Agreed on all of these points. I’ve always had issues with the idea of a funeral as a “promotion celebration.” Though I can’t judge too hard; I understand the deep need to spin hope and goodness into an awful time of grief. And there’s nothing wrong with celebrating a beautiful life (or, I guess, a not-beautiful life). But this idea of, “Yay! You died! You’re in paradise!” is so weird and tacky to me. Even as I say that, I also acknowledge that death can be a relief for those who are suffering and an end to that is, I suppose, cause for uplift. And who’s to say what the “right” way to grieve is? You know, I guess I don’t know, I’m all twisted up on that. But I think the part of it I reject is an attempt to somehow dance over the sadness or anger or frustration that we should absolutely give ourselves space to feel when it comes to death.

I learned a term for that a few years ago—spiritual bypassing. Coined by psychotherapist, John Welwood, in the 1980s, it’s the “tendency to use spiritual ideas and practices to sidestep or avoid facing unresolved emotional issues, psychological wounds, and unfinished developmental tasks.” You know, stuff like “God’s ways are higher than our ways” or “all things work together for good to those that love God.” I see it everywhere (and used to spew it myself) and it makes me equal parts nauseous and angry.

You mentioned missionaries earlier. Can you envision a better, positive version of a missionary? What would that look like?

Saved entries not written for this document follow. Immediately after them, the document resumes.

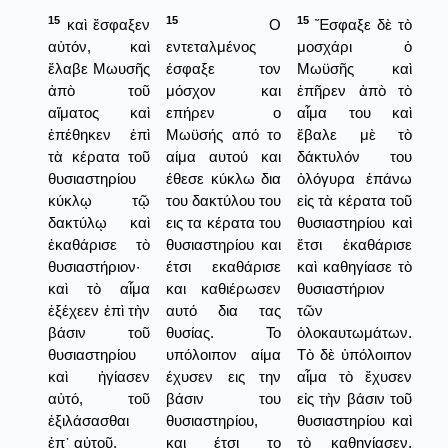
15
15
15
καὶ ἔσφαξεν
Ο
Ἔσφαξε δὲ τὸ
αὐτόν, καὶ
εντεταλμένος
μοσχάρι ὁ
ἔλαβε Μωυσῆς
έσφαξε τον
Μωϋσῆς καὶ
ἀπὸ τοῦ
μόσχον και
ἐπῆρεν ἀπὸ τὸ
αἵματος καὶ
επήρεν ο
αἷμα του καὶ
ἐπέθηκεν ἐπὶ
Μωϋσής από το
ἔβαλε μὲ τὸ
τὰ κέρατα τοῦ
αίμα αυτού και
δάκτυλόν του
θυσιαστηρίου
έθεσε κύκλω δια
ὁλόγυρα ἐπάνω
κύκλῳ τῷ
του δακτύλου του
εἰς τὰ κέρατα τοῦ
δακτύλῳ καὶ
εις τα κέρατα του
θυσιαστηρίου καὶ
ἐκαθάρισε τὸ
θυσιαστηρίου και
ἔτσι ἐκαθάρισε
θυσιαστήριον·
έτσι εκαθάρισε
καὶ καθηγίασε τὸ
καὶ τὸ αἷμα
και καθιέρωσεν
θυσιαστήριον
ἐξέχεεν ἐπὶ τὴν
αυτό δια τας
τῶν
βάσιν τοῦ
θυσίας. Το
ὁλοκαυτωμάτων.
θυσιαστηρίου
υπόλοιπον αίμα
Τὸ δὲ ὑπόλοιπον
καὶ ἡγίασεν
έχυσεν εις την
αἷμα τὸ ἔχυσεν
αὐτό, τοῦ
βάσιν του
εἰς τὴν βάσιν τοῦ
ἐξιλάσασθαι
θυσιαστηρίου,
θυσιαστηρίου καὶ
ἐπ᾿ αὐτοῦ.
και έτσι το
τὸ καθηγίασεν,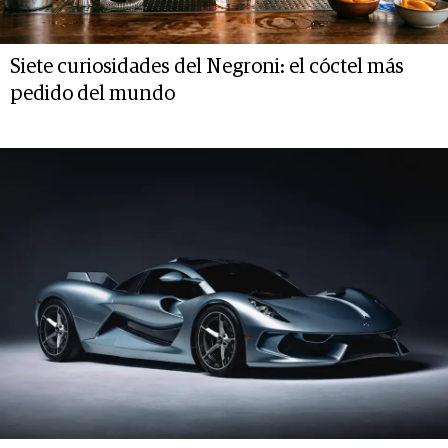
Siete curiosidades del Negroni: el cóctel más
pedido del mundo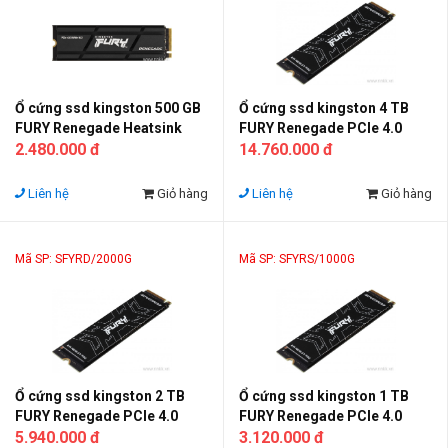
Ổ cứng ssd kingston 500 GB
Ổ cứng ssd kingston 4 TB
FURY Renegade Heatsink
FURY Renegade PCIe 4.0
PCIe 4.0 NVMe M.2
2.480.000 đ
NVMe M.2
14.760.000 đ
Liên hệ
Giỏ hàng
Liên hệ
Giỏ hàng
Mã SP: SFYRD/2000G
Mã SP: SFYRS/1000G
Ổ cứng ssd kingston 2 TB
Ổ cứng ssd kingston 1 TB
FURY Renegade PCIe 4.0
FURY Renegade PCIe 4.0
NVMe M.2
5.940.000 đ
NVMe M.2
3.120.000 đ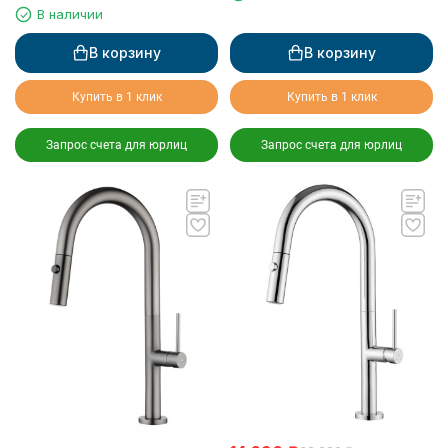
для питьевой воды,
В наличии
воронёная сталь
В корзину
В корзину
Купить в 1 клик
Купить в 1 клик
Запрос счета для юрлиц
Запрос счета для юрлиц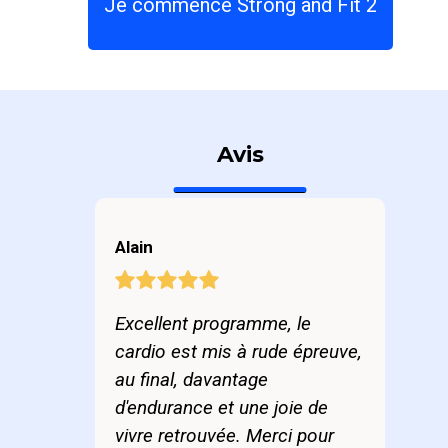
Je commence Strong and Fit 2
Avis
Alain
Excellent programme, le
cardio est mis à rude épreuve,
au final, davantage
d'endurance et une joie de
vivre retrouvée. Merci pour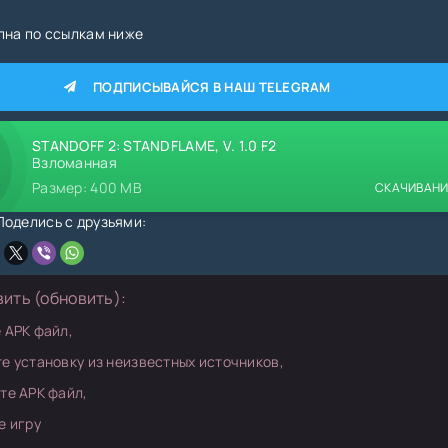
пна по ссылкам ниже
ПОДПИСЫВАЙСЯ В НАШ TELEGRAM
STANDOFF 2: STANDFLAME, V. 1.0 F2
Взломанная
Размер: 400 MB
СКАЧИВАН
оделись с друзьями:
вить (обновить):
 APK файл,
е установку из неизвестных источников,
те APK файл,
е игру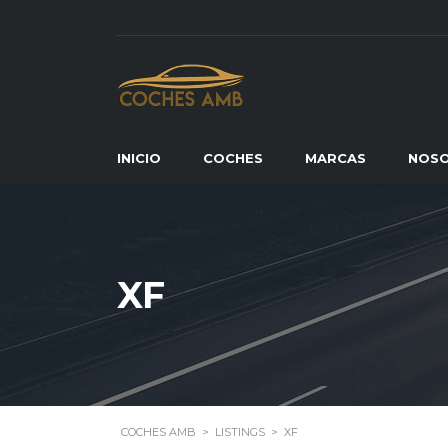
INICIO
COCHES
MARCAS
NOS
XF
COCHES AMB
>
LISTINGS
>
XF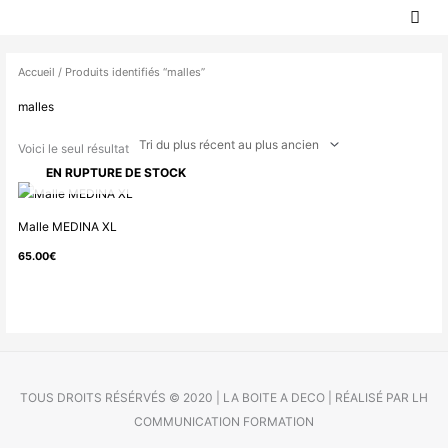
MEN
Aller
PRIN
au
contenu
Accueil
/ Produits identifiés “malles”
malles
Voici le seul résultat
EN RUPTURE DE STOCK
Malle MEDINA XL
65.00
€
TOUS DROITS RÉSÉRVÉS © 2020 | LA BOITE A DECO | RÉALISÉ PAR LH
COMMUNICATION FORMATION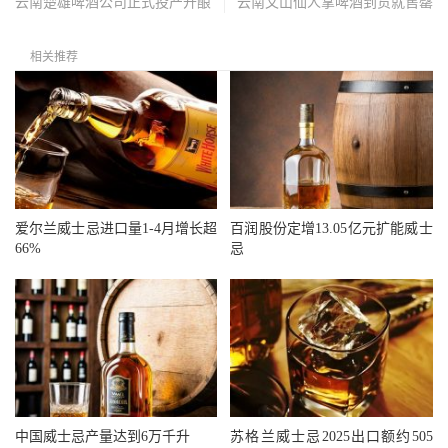
云南楚雄啤酒公司正式投产开酿
云南文山仙人掌啤酒到货就售罄
相关推荐
爱尔兰威士忌进口量1-4月增长超
百润股份定增13.05亿元扩能威士
66%
忌
中国威士忌产量达到6万千升
苏格兰威士忌2025出口额约505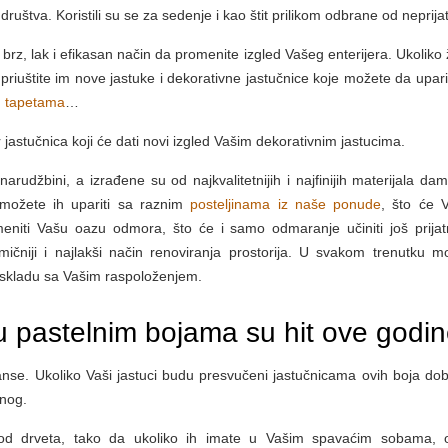
društva. Koristili su se za sedenje i kao štit prilikom odbrane od neprijat
rz, lak i efikasan način da promenite izgled Vašeg enterijera. Ukoliko ž
 priuštite im nove jastuke i dekorativne jastučnice koje možete da upari
,
tapetama
…
jastučnica koji će dati novi izgled Vašim dekorativnim jastucima.
arudžbini, a izrađene su od najkvalitetnijih i najfinijih materijala dam
 možete ih upariti sa raznim
posteljinama iz naše ponude
, što će 
niti Vašu oazu odmora, što će i samo odmaranje učiniti još prijatn
mičniji i najlakši način renoviranja prostorija. U svakom trenutku m
 u skladu sa Vašim raspoloženjem.
u pastelnim bojama su hit ove godin
nse. Ukoliko Vaši jastuci budu presvučeni jastučnicama ovih boja dob
rnog.
 od drveta, tako da ukoliko ih imate u Vašim spavaćim sobama,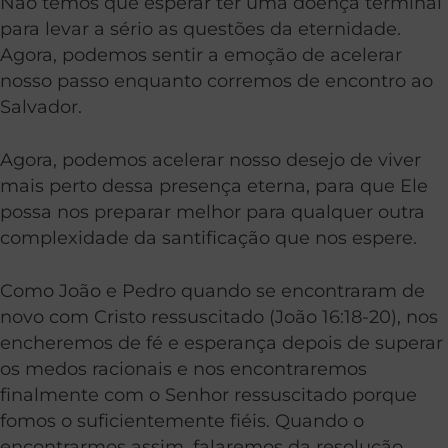
Não temos que esperar ter uma doença terminal
para levar a sério as questões da eternidade.
Agora, podemos sentir a emoção de acelerar
nosso passo enquanto corremos de encontro ao
Salvador.
Agora, podemos acelerar nosso desejo de viver
mais perto dessa presença eterna, para que Ele
possa nos preparar melhor para qualquer outra
complexidade da santificação que nos espere.
Como João e Pedro quando se encontraram de
novo com Cristo ressuscitado (João 16:18-20), nos
encheremos de fé e esperança depois de superar
os medos racionais e nos encontraremos
finalmente com o Senhor ressuscitado porque
fomos o suficientemente fiéis. Quando o
encontrarmos assim, falaremos da resolução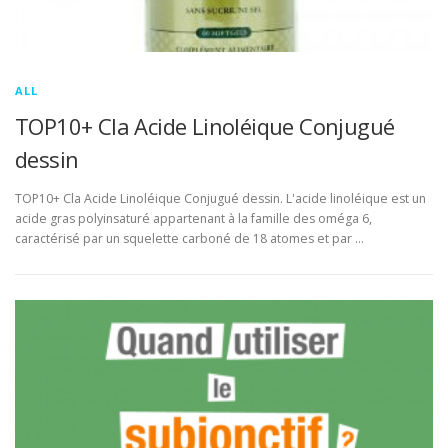
ALL
TOP10+ Cla Acide Linoléique Conjugué
dessin
TOP10+ Cla Acide Linoléique Conjugué dessin. L'acide linoléique est un
acide gras polyinsaturé appartenant à la famille des oméga 6,
caractérisé par un squelette carboné de 18 atomes et par …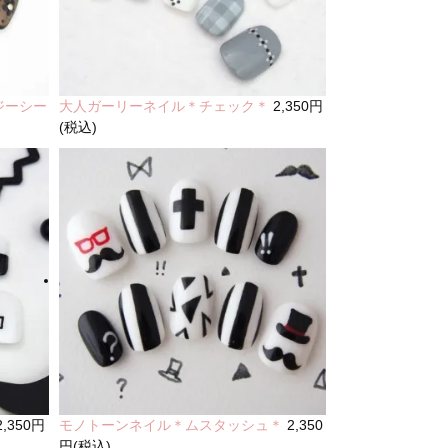
ジーシー
大人ガーリーネイル＊チェック＊
2,350円
(税込)
2,350円
モノトーンネイル＊ムスタッシュ＊
2,350
円(税込)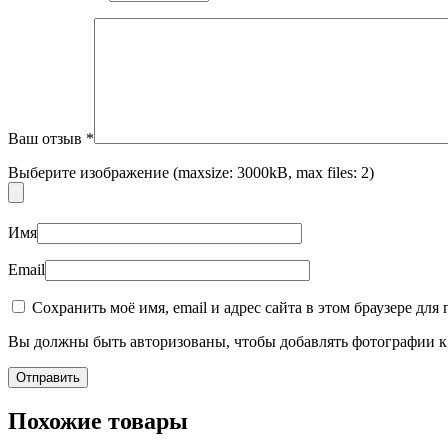
Ваш отзыв
*
Выберите изображение (maxsize: 3000kB, max files: 2)
Имя
Email
Сохранить моё имя, email и адрес сайта в этом браузере д
Вы должны быть авторизованы, чтобы добавлять фотографии к 
Похожие товары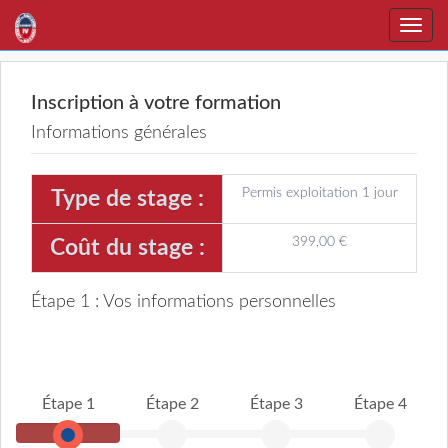
Toggle
naviga
Inscription à votre formation
Informations générales
Permis exploitation 1 jour
Type de stage :
399,00 €
Coût du stage :
Étape 1 : Vos informations personnelles
Étape 1
Étape 2
Étape 3
Étape 4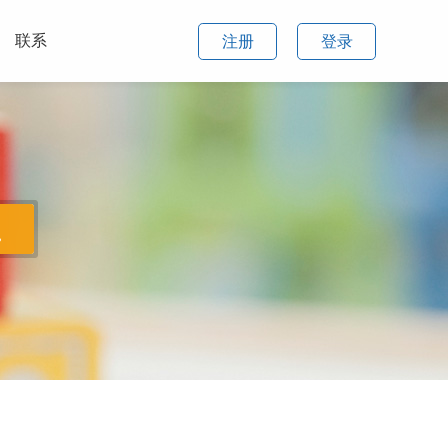
联系
注册
登录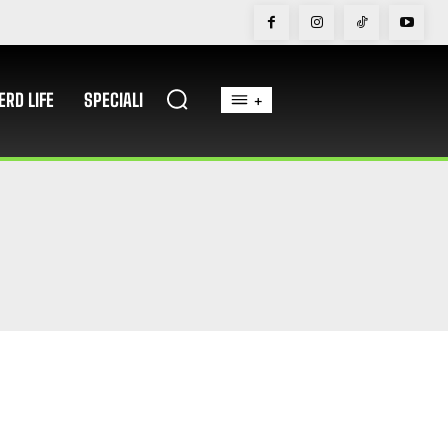
ERD LIFE
SPECIALI
+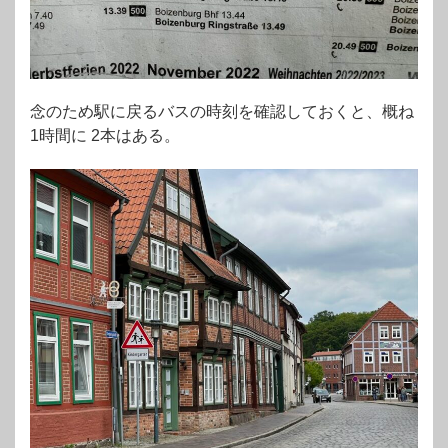
念のため駅に戻るバスの時刻を確認しておくと、概ね
1時間に 2本はある。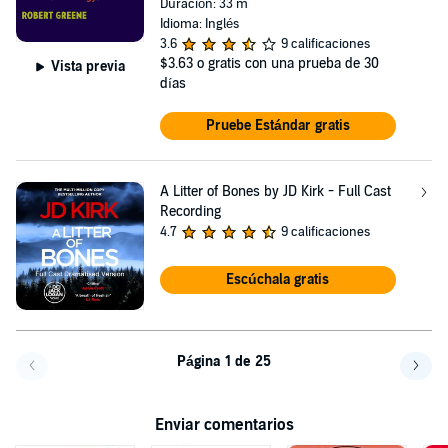
Duración: 33 m
Idioma: Inglés
3.6
9 calificaciones
$3.63
o gratis con una prueba de 30
Vista previa
días
Pruebe Estándar gratis
A Litter of Bones by JD Kirk - Full Cast
Recording
4.7
9 calificaciones
Escúchala gratis
Página 1 de 25
Volver a la página anterior
Avanz
Enviar comentarios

Yeah, I can. I still consider myself an evangelist of sorts. An evangelist for love, for equality, for wholeness. A “missionary” to “those in need” who is only interested in what they really need, not what privileged people think they need. A humanitarian who wants to right wrongs and see everyone thrive as who they are. More than once, I’ve appointed myself as an unpaid missionary to the white evangelical church. God knows they need to be saved from themselves. More importantly, other people need to be saved from the harm they cause. So, yeah, once a missionary, always a missionary, eh?

Okay, final bonus question and you can totally tell me to fuck off here if you want and I wouldn’t hold it against you because, what are you, some dancing monkey? But here it is: If you wrote a poem with the title ‘jeremy asked me about death,’ what would that poem be?

Very rude. Sheesh. I’m definitely not a dancing monkey. Can’t dance for the life of me. But I do love to write poems, and a sense of humor goes a long way with me. A lot of my poems are funny. This one (probably) won’t be. Here you go:

jeremy asked me about death

he’s lucky I like him so much
or I’d have said fuck off dude

just thinking about it makes me
so sad-scared my breath catches

even writing this little poem is
making my heart pound too fast

next time please ask me about
tacos or Ted Lasso or my cats


Marla’s most recent book of poetry, whole, is the completion of her trilogy of verse that details her journey of spiritual deconstruction and personal reconstruction.